> _ZU ERLEDIGENDE AUFGABEN_:
1: Welche Beiträge enthält der Seitenauszug? Nenne zu jedem Beitrag Verfasser und Datum.
2: Beantworte anhand des Seitenauszugs, jede Frage in einer eigenen Zeile:
(a) Welche Meldung zeigt der Monitor laut dem ersten Beitrag nach dem Neustart?
(b) Was soll man laut dfd1 mit der fehlenden Zertifizierung tun?
(c) In welchem Modus soll der Rechner laut Paule gestartet werden?

> _SEITENAUSZUG_:
____________________

# Monitor schaltet nicht ab... (XP)



## TobGod (24. März 2003)

*??? Plz Help ???*

Das eine Problem gelöst sogleich hat man das Nächste am Hals  
Also: Ich habe meinen Rechner formatiert dann habe ich durch das Windows Update alle Treiber wieder installiert da es ja wegen dem Zertifikat oder so wichtig ist. Wenn ich jetzt den PC neu starte kommt nach dem Bild mit dem Windows wird geladen ( hab winXP ) eine Meldung von meinem Monitor:"OFF-MODE IN 5SEC..." ! Bevor ich den Treiber von mindows hatte, hatte ich den neuesten detonator von nVidia( dabei ging der Monitor immer ganz aus halt nach 5 sek. ) Als ich den von Microsoft runtergeladen habe kommt jetzt immer die Meldung und dann doch auf einmal noch "Willkommen" ( also er geht nicht aus ) Aber trotzdem wüßte ich gerne was damit los ist !? Und wie man das Problem beheben kann !
THX schonmal, Toby !


----------



## dfd1 (25. März 2003)

Das mit der Zertifizierung ist eh zum Teil ein Witz. Nimm den Detenator wieder und ignoriere die fehlende Zertifizierung.


----------



## TobGod (25. März 2003)

aber was habe ich von einem pc wo der monitor aus ist und nicht mehr angeht weil nosignal steht ??


----------



## Paule (25. März 2003)

probier mal im abgesicherten modus zu starten...
vielleicht gehts so, und er läd da die treiber nicht...

____________________

> _EXTRAHIERTE INFORMATIONEN_:
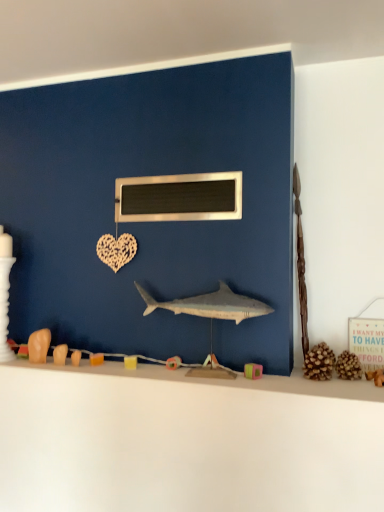
Question: Based on their sizes in the image, would you say white matte counter top at lower center is bigger or smaller than metallic rectangular object at center?

Choices:
 (A) small
 (B) big

Answer: (B)

Question: From their relative heights in the image, would you say white matte counter top at lower center is taller or shorter than metallic rectangular object at center?

Choices:
 (A) tall
 (B) short

Answer: (A)

Question: Which is farther from the white matte counter top at lower center?

Choices:
 (A) smooth gray shark at center
 (B) blue matte wall at center
 (C) metallic rectangular object at center

Answer: (C)

Question: Which is farther from the metallic rectangular object at center?

Choices:
 (A) blue matte wall at center
 (B) white matte counter top at lower center
 (C) smooth gray shark at center

Answer: (B)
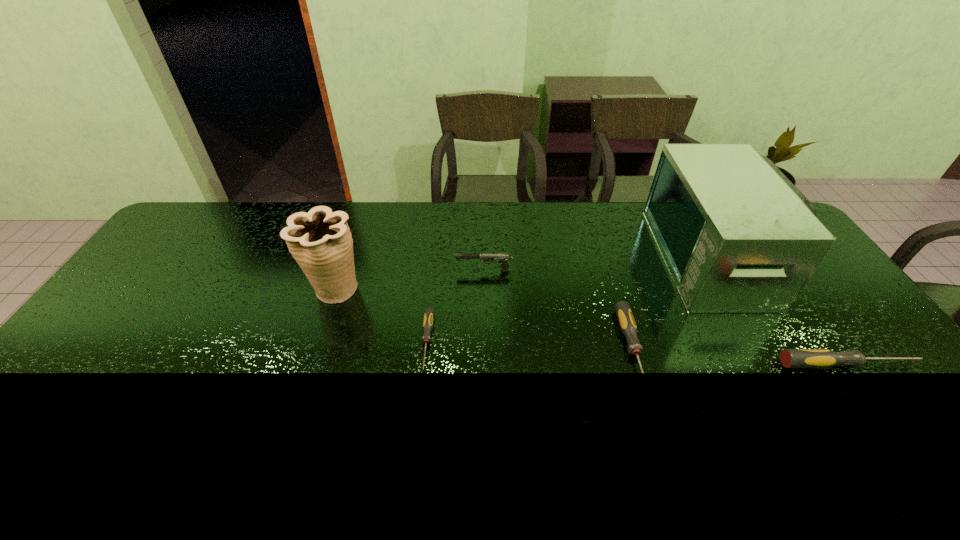
The width and height of the screenshot is (960, 540). In order to click on microwave oven situated at the right edge in this screenshot , I will do `click(737, 236)`.

Identify the location of object that is at the far right corner. The height and width of the screenshot is (540, 960). (737, 236).

The width and height of the screenshot is (960, 540). Find the location of `free space at the far edge`. free space at the far edge is located at coordinates (274, 227).

This screenshot has height=540, width=960. I want to click on vacant space at the near edge, so click(716, 390).

I want to click on vacant space at the left edge of the desktop, so click(x=167, y=266).

Find the location of a particular element. The width and height of the screenshot is (960, 540). vacant region between the leftmost object and the second screwdriver from left to right is located at coordinates (485, 321).

Where is `free space between the microwave oven and the shortest object`? This screenshot has width=960, height=540. free space between the microwave oven and the shortest object is located at coordinates (572, 299).

Where is `vacant region between the gun and the leftmost screwdriver`? vacant region between the gun and the leftmost screwdriver is located at coordinates point(456,306).

Find the location of a particular element. The height and width of the screenshot is (540, 960). free spot between the leftmost screwdriver and the third object from left to right is located at coordinates (456, 306).

Find the location of a particular element. The image size is (960, 540). free spot between the third object from right to left and the third tallest object is located at coordinates (559, 312).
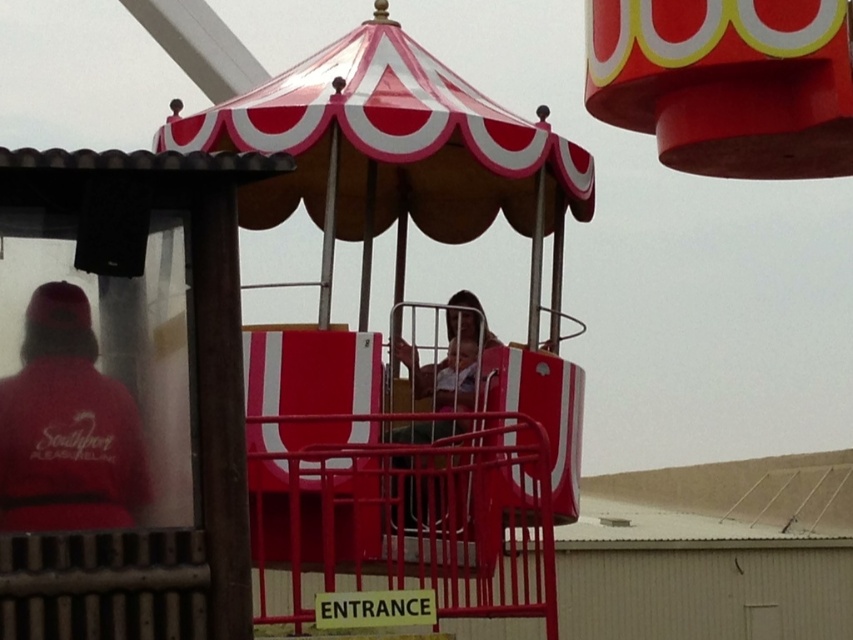
You are a visitor at the fairground and notice two items on the carousel platform. The items are the matte red cap at left and the matte plastic helmet at center. From your perspective, which item is positioned lower on the platform?

The matte red cap at left is positioned below the matte plastic helmet at center, so it is lower on the platform.

You are an event organizer checking the safety of equipment at the fairground. You notice two items on the carousel platform. Which item is wider between the matte red cap at left and the matte plastic helmet at center?

The matte red cap at left is wider than the matte plastic helmet at center according to the description.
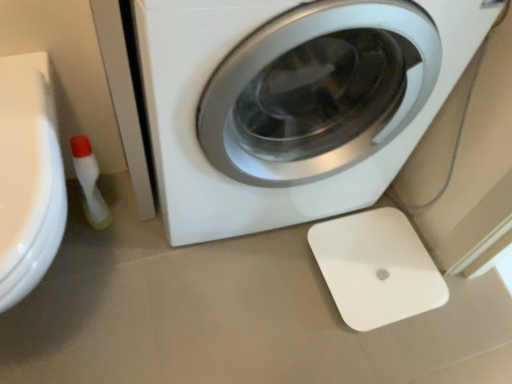
The image size is (512, 384). What do you see at coordinates (292, 102) in the screenshot?
I see `white glossy washing machine at center` at bounding box center [292, 102].

You are a GUI agent. You are given a task and a screenshot of the screen. Output one action in this format:
    pyautogui.click(x=<x>, y=<y>)
    Task: Click on the translucent plastic bottle at lower left
    The image size is (512, 384).
    Given the screenshot: What is the action you would take?
    pyautogui.click(x=89, y=183)

Is white plastic scale at lower right located outside white glossy washing machine at center?

Yes, white plastic scale at lower right is not within white glossy washing machine at center.

Does white plastic scale at lower right have a smaller size compared to white glossy washing machine at center?

Yes.

Could you tell me if white plastic scale at lower right is facing white glossy washing machine at center?

No, white plastic scale at lower right is not aimed at white glossy washing machine at center.

From the image's perspective, which is above, white plastic scale at lower right or white glossy washing machine at center?

white glossy washing machine at center is shown above in the image.

Image resolution: width=512 pixels, height=384 pixels. Find the location of `washing machine that appears above the translucent plastic bottle at lower left (from a real-world perspective)`. washing machine that appears above the translucent plastic bottle at lower left (from a real-world perspective) is located at coordinates (292, 102).

Between point (96, 171) and point (186, 45), which one is positioned in front?

The point (186, 45) is in front.

In the image, is translucent plastic bottle at lower left positioned in front of or behind white glossy washing machine at center?

translucent plastic bottle at lower left is positioned farther from the viewer than white glossy washing machine at center.

From the image's perspective, does translucent plastic bottle at lower left appear higher than white glossy washing machine at center?

No.

Between white glossy washing machine at center and white plastic scale at lower right, which one has less height?

white plastic scale at lower right is shorter.

Looking at this image, is white glossy washing machine at center aimed at white plastic scale at lower right?

Yes, white glossy washing machine at center is turned towards white plastic scale at lower right.

Who is more distant, white glossy washing machine at center or white plastic scale at lower right?

Positioned behind is white plastic scale at lower right.

From the image's perspective, which one is positioned lower, white glossy washing machine at center or translucent plastic bottle at lower left?

From the image's view, translucent plastic bottle at lower left is below.

From a real-world perspective, is white glossy washing machine at center over translucent plastic bottle at lower left?

Correct, in the physical world, white glossy washing machine at center is higher than translucent plastic bottle at lower left.

Which object is positioned more to the right, white glossy washing machine at center or translucent plastic bottle at lower left?

Positioned to the right is white glossy washing machine at center.

From the picture: Considering the sizes of white glossy washing machine at center and translucent plastic bottle at lower left in the image, is white glossy washing machine at center taller or shorter than translucent plastic bottle at lower left?

In the image, white glossy washing machine at center appears to be taller than translucent plastic bottle at lower left.

Considering the points (366, 254) and (88, 176), which point is behind, point (366, 254) or point (88, 176)?

Positioned behind is point (366, 254).

Can you confirm if white plastic scale at lower right is wider than translucent plastic bottle at lower left?

Correct, the width of white plastic scale at lower right exceeds that of translucent plastic bottle at lower left.

Based on the photo, could you tell me if white plastic scale at lower right is facing translucent plastic bottle at lower left?

No, white plastic scale at lower right is not facing towards translucent plastic bottle at lower left.

Who is bigger, white plastic scale at lower right or translucent plastic bottle at lower left?

translucent plastic bottle at lower left.

Is translucent plastic bottle at lower left not close to white plastic scale at lower right?

No.

Between translucent plastic bottle at lower left and white plastic scale at lower right, which one appears on the left side from the viewer's perspective?

translucent plastic bottle at lower left.

Is the position of translucent plastic bottle at lower left less distant than that of white plastic scale at lower right?

Yes, it is.

This screenshot has width=512, height=384. In the image, there is a translucent plastic bottle at lower left. Find the location of `appliance below it (from the image's perspective)`. appliance below it (from the image's perspective) is located at coordinates (376, 268).

Where is `appliance directly beneath the white glossy washing machine at center (from a real-world perspective)`? appliance directly beneath the white glossy washing machine at center (from a real-world perspective) is located at coordinates tap(376, 268).

At what (x,y) coordinates should I click in order to perform the action: click on cleaning product located below the white glossy washing machine at center (from the image's perspective). Please return your answer as a coordinate pair (x, y). This screenshot has height=384, width=512. Looking at the image, I should click on (89, 183).

Which object lies further to the anchor point translucent plastic bottle at lower left, white glossy washing machine at center or white plastic scale at lower right?

Based on the image, white plastic scale at lower right appears to be further to translucent plastic bottle at lower left.

Which object lies further to the anchor point translucent plastic bottle at lower left, white plastic scale at lower right or white glossy washing machine at center?

Based on the image, white plastic scale at lower right appears to be further to translucent plastic bottle at lower left.

Which object lies nearer to the anchor point white plastic scale at lower right, white glossy washing machine at center or translucent plastic bottle at lower left?

white glossy washing machine at center is positioned closer to the anchor white plastic scale at lower right.

From the image, which object appears to be farther from white glossy washing machine at center, translucent plastic bottle at lower left or white plastic scale at lower right?

The object further to white glossy washing machine at center is translucent plastic bottle at lower left.

Considering their positions, is white plastic scale at lower right positioned further to white glossy washing machine at center than translucent plastic bottle at lower left?

translucent plastic bottle at lower left is further to white glossy washing machine at center.

When comparing their distances from white plastic scale at lower right, does translucent plastic bottle at lower left or white glossy washing machine at center seem closer?

The object closer to white plastic scale at lower right is white glossy washing machine at center.

At what (x,y) coordinates should I click in order to perform the action: click on washing machine between translucent plastic bottle at lower left and white plastic scale at lower right. Please return your answer as a coordinate pair (x, y). Looking at the image, I should click on (292, 102).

____________________

> _ERWARTETE ANTWORTEN_:
1:
TobGod (24. März 2003)
dfd1 (25. März 2003)
TobGod (25. März 2003)
Paule (25. März 2003)

2:
(a) "OFF-MODE IN 5SEC..."
(b) Sie ignorieren.
(c) Im abgesicherten Modus.